DataKit Tracing 综述

目前 DataKit 支持的第三方 Tracing 数据包括：

DDTrace
Apache Jaeger
OpenTelemetry
SkyWalking
Zipkin
Cat
PinPoint

DataKit Tracing Frontend¶

Tracing Frontend 即接收各种不同类 Trace 数据的 API，它们一般通过 HTTP 或 gRPC 等方式接收各种 Trace SDK 发送过来的数据。DataKit 收到这些数据后，会将它们转换成统一的 Span 结构。然后再发送到 Backend 处理。

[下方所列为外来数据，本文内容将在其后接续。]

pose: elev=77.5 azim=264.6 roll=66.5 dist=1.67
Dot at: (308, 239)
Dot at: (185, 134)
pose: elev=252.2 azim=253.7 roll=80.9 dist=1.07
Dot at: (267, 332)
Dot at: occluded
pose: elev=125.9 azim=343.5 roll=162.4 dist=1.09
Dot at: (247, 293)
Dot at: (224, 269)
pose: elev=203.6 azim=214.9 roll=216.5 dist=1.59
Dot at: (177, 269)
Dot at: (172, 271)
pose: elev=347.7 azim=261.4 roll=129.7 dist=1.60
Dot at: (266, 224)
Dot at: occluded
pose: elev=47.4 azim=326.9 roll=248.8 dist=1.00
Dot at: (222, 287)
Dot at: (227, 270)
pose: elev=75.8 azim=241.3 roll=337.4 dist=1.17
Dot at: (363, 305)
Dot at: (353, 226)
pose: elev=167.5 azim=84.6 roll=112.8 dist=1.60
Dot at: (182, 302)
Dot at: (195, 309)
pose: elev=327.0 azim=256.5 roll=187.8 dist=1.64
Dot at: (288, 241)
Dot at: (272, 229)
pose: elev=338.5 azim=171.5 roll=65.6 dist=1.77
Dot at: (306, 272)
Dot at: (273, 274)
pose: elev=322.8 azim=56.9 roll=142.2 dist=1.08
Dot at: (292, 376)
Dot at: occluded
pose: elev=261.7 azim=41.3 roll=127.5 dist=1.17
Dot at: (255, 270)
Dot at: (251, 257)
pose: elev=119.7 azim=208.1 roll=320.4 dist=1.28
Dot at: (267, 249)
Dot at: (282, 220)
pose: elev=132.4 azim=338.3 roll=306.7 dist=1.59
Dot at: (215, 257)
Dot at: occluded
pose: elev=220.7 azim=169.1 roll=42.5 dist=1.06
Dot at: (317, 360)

除了转换 Span 结构外，Tracing Frontend 还会完成对Tracing Backend中过滤单元和运算单元的配置

Tracing 数据采集通用配置¶

配置文件中的 tracer 代指当前配置的 Tracing Agent，所有已支持的 Tracing Agent，均可以使用如下配置：

  ## customer_tags is a list of keys contains keys set by client code like span.SetTag(key, value)
  ## that want to send to data center. Those keys set by client code will take precedence over
  ## keys in [inputs.tracer.tags]. DOT(.) IN KEY WILL BE REPLACED BY DASH(_) WHEN SENDING.
  customer_tags = ["key1", "key2", ...]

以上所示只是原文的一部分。